When Grant showed the film to his 29-year-old daughter and her friends, “they were struck by how the movie deals with loneliness and depression and isolation,” said Grant. “It does so in a way that manages to be entertaining and heartfelt and you’re moved by it. It’s dealing with people who are failing in their lives.”

Finally the movie shows how friends can pull each other out of pits of disappointment and despair. “It was a love story between us,” said McCarthy. “You watch two desperately lonely people find each other. It’s such a moment of relief. Then to watch it be damaged as they damaged every other relationship in their life, was heartbreaking. They finally found it — they should be together!”

The movie is also a valentine to the analog New York of subways, bookstores, and venerable gay bars like Julius, where Israel spent many hours. “She was one of the only women who hung out at that bar,” said Heller. “We shot in places where she really sold her books. It felt like we were walking the haunted halls.” (Israel died in 2014.)

Read More:Melissa McCarthy Starred in ‘Can You Ever Forgive Me?’ Because She Related to Complicated Alcoholic Forger Lee Israel

Since both Lee and Jack are gay, some have suggested the film should have been directed by a gay director. “I can’t imagine any person directing it other than Mari,” said McCarthy. “Being a storyteller, you don’t have to be the person you’re telling a story about, I don’t agree with that. Someone gay could have told it differently, but I don’t subscribe to the idea that a movie about karate be made by a karate master. Mari is an incredible filmmaker. I don’t think anyone could have done it better.”
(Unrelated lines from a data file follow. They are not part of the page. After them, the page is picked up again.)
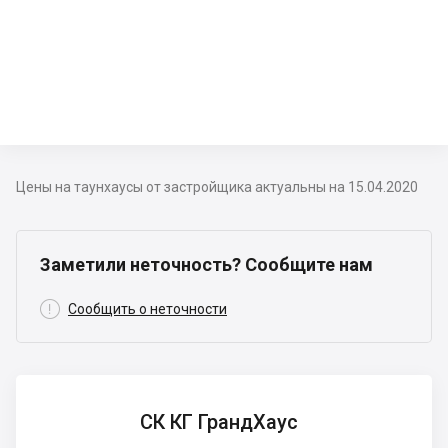
Цены на таунхаусы от застройщика актуальны на 15.04.2020
Заметили неточность? Сообщите нам

Сообщить о неточности
СК КГ
СК КГ ГрандХаус
ГрандХаус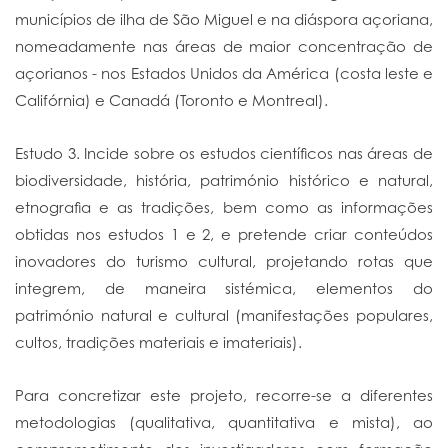
municípios de ilha de São Miguel e na diáspora açoriana,
nomeadamente nas áreas de maior concentração de
açorianos - nos Estados Unidos da América (costa leste e
Califórnia) e Canadá (Toronto e Montreal).
Estudo 3. Incide sobre os estudos científicos nas áreas de
biodiversidade, história, património histórico e natural,
etnografia e as tradições, bem como as informações
obtidas nos estudos 1 e 2, e pretende criar conteúdos
inovadores do turismo cultural, projetando rotas que
integrem, de maneira sistémica, elementos do
património natural e cultural (manifestações populares,
cultos, tradições materiais e imateriais).
Para concretizar este projeto, recorre-se a diferentes
metodologias (qualitativa, quantitativa e mista), ao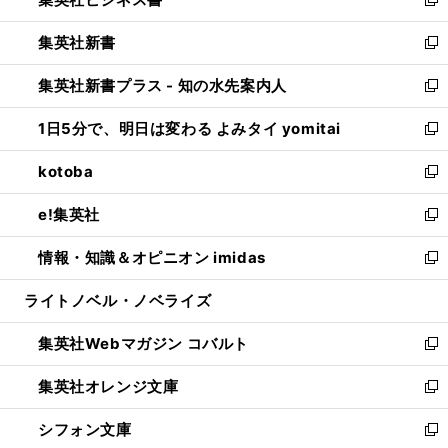
ド
い
新
開
ウ
ウ
し
集英社新書
く
で
ィ
い
新
開
ン
ウ
し
集英社新書プラス - 知の水先案内人
く
ド
ィ
い
新
ウ
ン
ウ
し
1日5分で、明日は変わる よみタイ yomitai
で
ド
ィ
い
新
開
ウ
ン
ウ
し
kotoba
く
で
ド
ィ
い
新
開
ウ
ン
ウ
し
e!集英社
く
で
ド
ィ
い
新
開
ウ
ン
ウ
し
情報・知識＆オピニオン imidas
く
で
ド
ィ
い
新
開
ウ
ン
ウ
し
ライトノベル・ノベライズ
く
で
ド
ィ
い
開
ウ
ン
ウ
集英社Webマガジン コバルト
く
で
ド
ィ
新
開
ウ
ン
し
集英社オレンジ文庫
く
で
ド
い
新
開
ウ
ウ
し
シフォン文庫
く
で
ィ
い
新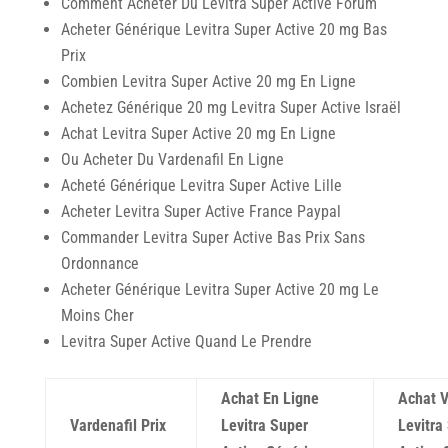
Comment Acheter Du Levitra Super Active Forum
Acheter Générique Levitra Super Active 20 mg Bas
Prix
Combien Levitra Super Active 20 mg En Ligne
Achetez Générique 20 mg Levitra Super Active Israël
Achat Levitra Super Active 20 mg En Ligne
Ou Acheter Du Vardenafil En Ligne
Acheté Générique Levitra Super Active Lille
Acheter Levitra Super Active France Paypal
Commander Levitra Super Active Bas Prix Sans
Ordonnance
Acheter Générique Levitra Super Active 20 mg Le
Moins Cher
Levitra Super Active Quand Le Prendre
Achat En Ligne
Achat V
Vardenafil Prix
Levitra Super
Levitra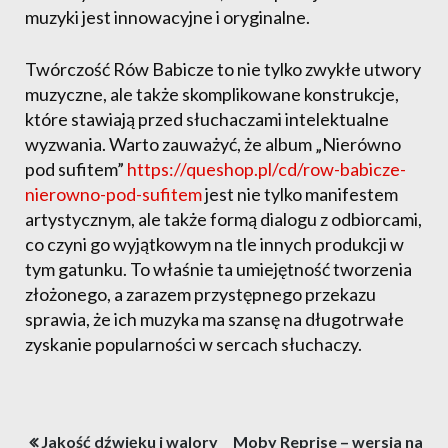
muzyki jest innowacyjne i oryginalne.
Twórczość Rów Babicze to nie tylko zwykłe utwory
muzyczne, ale także skomplikowane konstrukcje,
które stawiają przed słuchaczami intelektualne
wyzwania. Warto zauważyć, że album „Nierówno
pod sufitem”
https://queshop.pl/cd/row-babicze-
nierowno-pod-sufitem
jest nie tylko manifestem
artystycznym, ale także formą dialogu z odbiorcami,
co czyni go wyjątkowym na tle innych produkcji w
tym gatunku. To właśnie ta umiejętność tworzenia
złożonego, a zarazem przystępnego przekazu
sprawia, że ich muzyka ma szansę na długotrwałe
zyskanie popularności w sercach słuchaczy.
Nawigacja
Jakość dźwięku i walory
Moby Reprise – wersja na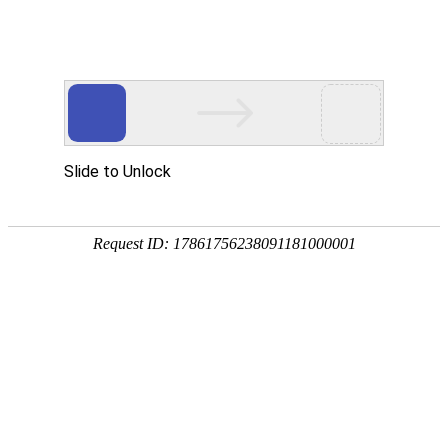
热门推荐
运富春
/
农药化肥
创业项目
光合肥料的作用
养殖技术
作者：陈建宏 发布时间：2025-12-25 18:47:31
种植技术
作为种肥：可增强作物的固氮能力，提
行情价格
作为叶面肥：可改善植物的营养，增强
饲料兽药
用于畜牧业：可作为饲料添加剂，也能
农药化肥
农资农机
民俗文化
“I understand wanting to tell your own stories,” said Heller. “It was a privilege to get to tell Lee’s story. But I didn’t think of it as a gay story, but a woman’s story. I felt related and connected to her. My beloved aunt in Florida was in my head a lot; she is the funniest person, and a lesbian; she’s not as dark as Lee. I get connected to these characters, they are part of my life, even if I am not them.”